The NIF collaboration stopped short of claiming ignition from the four shots reported in their two papers—or from a fifth, record-energy-releasing event on 8 August 2021. But all the experiments were deeply in the burning-plasma regime. To reach it, the NIF scientists increased the size of the imploding capsule by 10–15%. To combat the loss of symmetry during compression, the scientists swapped out capsule materials—replacing the plastic shell with diamond. And with diamond three times as dense as plastic, the outer shell became more absorptive to x rays and more efficient at coupling compressive energy to the fuel. It was also thinner, which allowed the researchers to use shorter laser pulse lengths, down to 8 ns from 20 ns in previous experiments. That too improved the efficiency at which x rays compressed the capsule. To further optimize the experiment’s design, the scientists explored modifications to the hohlraum.

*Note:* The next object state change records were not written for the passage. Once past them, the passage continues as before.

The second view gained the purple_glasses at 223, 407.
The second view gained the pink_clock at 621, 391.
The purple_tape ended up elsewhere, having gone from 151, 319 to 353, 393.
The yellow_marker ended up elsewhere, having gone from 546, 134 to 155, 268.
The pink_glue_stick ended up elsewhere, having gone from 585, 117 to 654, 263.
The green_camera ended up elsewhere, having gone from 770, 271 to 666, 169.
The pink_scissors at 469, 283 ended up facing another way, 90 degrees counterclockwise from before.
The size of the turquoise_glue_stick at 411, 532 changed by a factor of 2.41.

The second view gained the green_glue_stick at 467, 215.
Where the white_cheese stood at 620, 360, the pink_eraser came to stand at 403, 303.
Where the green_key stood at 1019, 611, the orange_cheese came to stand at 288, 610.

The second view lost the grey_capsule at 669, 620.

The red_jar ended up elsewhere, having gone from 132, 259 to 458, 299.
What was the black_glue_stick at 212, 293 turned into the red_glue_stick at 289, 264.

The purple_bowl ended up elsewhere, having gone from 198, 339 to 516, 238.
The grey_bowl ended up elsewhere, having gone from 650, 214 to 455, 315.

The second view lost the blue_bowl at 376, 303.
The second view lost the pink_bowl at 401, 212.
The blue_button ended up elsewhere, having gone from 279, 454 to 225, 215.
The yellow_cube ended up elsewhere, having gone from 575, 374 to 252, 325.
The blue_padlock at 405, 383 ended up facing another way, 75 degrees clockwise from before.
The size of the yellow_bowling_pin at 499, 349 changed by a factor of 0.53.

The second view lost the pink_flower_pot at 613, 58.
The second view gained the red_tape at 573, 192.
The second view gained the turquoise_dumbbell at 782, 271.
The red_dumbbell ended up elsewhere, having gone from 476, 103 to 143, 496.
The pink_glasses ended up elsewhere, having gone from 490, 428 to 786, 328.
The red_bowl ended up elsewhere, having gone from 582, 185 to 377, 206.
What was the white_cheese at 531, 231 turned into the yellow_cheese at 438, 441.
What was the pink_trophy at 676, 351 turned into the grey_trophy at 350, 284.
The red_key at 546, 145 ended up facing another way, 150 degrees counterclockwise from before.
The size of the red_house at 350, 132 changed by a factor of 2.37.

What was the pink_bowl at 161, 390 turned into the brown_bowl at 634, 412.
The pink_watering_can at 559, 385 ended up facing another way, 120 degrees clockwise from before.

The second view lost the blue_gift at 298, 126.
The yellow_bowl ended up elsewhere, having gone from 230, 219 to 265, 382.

As chief scientist for the laboratory’s Inertial Confinement Fusion Program, Omar Hurricane says, “Having reached a burning plasma, we are now on the verge of ignition. Turning the experiment into a useful energy source, though, is a very long way off.” (A. B. Zylstra et al., Nature 601, 542, 2022; A. L. Kritcher et al., Nat. Phys., 2022, doi:10.1038/s41567-021-01485-9.)